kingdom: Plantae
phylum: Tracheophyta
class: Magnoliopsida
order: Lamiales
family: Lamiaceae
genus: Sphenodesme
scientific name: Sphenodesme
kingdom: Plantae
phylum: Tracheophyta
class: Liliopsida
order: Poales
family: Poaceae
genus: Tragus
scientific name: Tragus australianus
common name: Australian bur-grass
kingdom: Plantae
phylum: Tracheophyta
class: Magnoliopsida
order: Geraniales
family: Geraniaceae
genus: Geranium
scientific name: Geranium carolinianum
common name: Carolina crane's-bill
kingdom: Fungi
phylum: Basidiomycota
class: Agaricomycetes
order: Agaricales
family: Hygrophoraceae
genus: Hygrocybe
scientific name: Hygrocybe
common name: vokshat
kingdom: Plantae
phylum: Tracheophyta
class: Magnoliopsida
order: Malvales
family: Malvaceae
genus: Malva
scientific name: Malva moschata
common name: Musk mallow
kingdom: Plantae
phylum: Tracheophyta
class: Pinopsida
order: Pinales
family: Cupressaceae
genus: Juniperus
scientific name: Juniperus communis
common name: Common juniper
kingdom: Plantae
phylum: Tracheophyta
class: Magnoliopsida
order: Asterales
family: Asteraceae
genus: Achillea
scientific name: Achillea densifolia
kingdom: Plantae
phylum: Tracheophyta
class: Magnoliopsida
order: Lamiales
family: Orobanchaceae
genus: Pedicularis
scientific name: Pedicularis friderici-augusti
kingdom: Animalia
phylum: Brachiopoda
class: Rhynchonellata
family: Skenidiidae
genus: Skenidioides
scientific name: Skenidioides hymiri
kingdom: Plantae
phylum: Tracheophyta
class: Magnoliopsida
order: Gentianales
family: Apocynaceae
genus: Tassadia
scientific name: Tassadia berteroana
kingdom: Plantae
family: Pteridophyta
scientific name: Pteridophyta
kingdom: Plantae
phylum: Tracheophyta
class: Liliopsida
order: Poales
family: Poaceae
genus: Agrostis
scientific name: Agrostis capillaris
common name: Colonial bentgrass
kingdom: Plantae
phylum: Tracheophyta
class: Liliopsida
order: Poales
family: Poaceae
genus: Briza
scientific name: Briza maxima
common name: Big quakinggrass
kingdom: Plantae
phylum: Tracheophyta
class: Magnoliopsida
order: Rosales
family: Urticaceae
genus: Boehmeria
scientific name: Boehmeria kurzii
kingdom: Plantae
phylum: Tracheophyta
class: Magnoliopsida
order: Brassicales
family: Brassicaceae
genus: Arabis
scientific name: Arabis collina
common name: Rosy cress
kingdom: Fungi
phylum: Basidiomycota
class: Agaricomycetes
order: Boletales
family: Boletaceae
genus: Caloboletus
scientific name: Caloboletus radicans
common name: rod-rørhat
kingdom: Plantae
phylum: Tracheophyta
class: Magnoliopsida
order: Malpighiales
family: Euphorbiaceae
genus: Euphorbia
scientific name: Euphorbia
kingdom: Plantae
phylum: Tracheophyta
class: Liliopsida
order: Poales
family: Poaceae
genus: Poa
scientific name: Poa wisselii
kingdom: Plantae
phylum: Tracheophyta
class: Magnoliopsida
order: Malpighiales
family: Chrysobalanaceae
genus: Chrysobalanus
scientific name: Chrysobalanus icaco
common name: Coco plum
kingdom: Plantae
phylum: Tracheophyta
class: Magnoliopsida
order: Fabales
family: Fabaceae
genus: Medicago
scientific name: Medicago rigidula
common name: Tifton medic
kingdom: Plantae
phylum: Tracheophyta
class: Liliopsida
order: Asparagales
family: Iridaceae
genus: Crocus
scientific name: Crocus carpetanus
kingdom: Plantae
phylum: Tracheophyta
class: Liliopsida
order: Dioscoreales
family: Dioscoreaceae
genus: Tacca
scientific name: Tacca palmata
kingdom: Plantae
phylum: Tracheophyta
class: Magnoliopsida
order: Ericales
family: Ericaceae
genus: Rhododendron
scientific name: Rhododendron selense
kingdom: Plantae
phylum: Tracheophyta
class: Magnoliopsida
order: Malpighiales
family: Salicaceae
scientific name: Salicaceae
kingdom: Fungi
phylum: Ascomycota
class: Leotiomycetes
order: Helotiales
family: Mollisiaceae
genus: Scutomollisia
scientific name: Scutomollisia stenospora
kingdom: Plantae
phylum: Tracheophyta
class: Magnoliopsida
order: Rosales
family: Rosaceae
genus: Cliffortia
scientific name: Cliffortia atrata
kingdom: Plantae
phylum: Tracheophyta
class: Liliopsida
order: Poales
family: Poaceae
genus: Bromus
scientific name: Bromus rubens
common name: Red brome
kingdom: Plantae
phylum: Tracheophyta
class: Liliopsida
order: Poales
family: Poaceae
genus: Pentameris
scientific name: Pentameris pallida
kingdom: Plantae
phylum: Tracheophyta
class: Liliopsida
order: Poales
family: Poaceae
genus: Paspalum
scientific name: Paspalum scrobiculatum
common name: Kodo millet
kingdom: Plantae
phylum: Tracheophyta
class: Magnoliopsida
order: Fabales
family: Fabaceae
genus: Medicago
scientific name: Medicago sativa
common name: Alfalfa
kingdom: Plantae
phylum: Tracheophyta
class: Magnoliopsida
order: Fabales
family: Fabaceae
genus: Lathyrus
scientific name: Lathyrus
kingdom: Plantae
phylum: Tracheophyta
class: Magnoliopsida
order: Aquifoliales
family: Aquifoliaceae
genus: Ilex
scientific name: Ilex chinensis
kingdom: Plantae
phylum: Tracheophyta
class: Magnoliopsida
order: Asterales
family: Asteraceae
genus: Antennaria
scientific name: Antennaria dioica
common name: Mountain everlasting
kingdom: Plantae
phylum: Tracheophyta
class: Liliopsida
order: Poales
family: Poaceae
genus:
· · ·
## EXERCISE OBJECTIVE
Please copy the lines from the one containing "common name: Alfalfa" through the end of the records, substituting "Latin name" for "scientific name" and leaving everything else unchanged.

## REPLY TO THE EXERCISE
common name: Alfalfa
kingdom: Plantae
phylum: Tracheophyta
class: Magnoliopsida
order: Fabales
family: Fabaceae
genus: Lathyrus
Latin name: Lathyrus
kingdom: Plantae
phylum: Tracheophyta
class: Magnoliopsida
order: Aquifoliales
family: Aquifoliaceae
genus: Ilex
Latin name: Ilex chinensis
kingdom: Plantae
phylum: Tracheophyta
class: Magnoliopsida
order: Asterales
family: Asteraceae
genus: Antennaria
Latin name: Antennaria dioica
common name: Mountain everlasting
kingdom: Plantae
phylum: Tracheophyta
class: Liliopsida
order: Poales
family: Poaceae
genus:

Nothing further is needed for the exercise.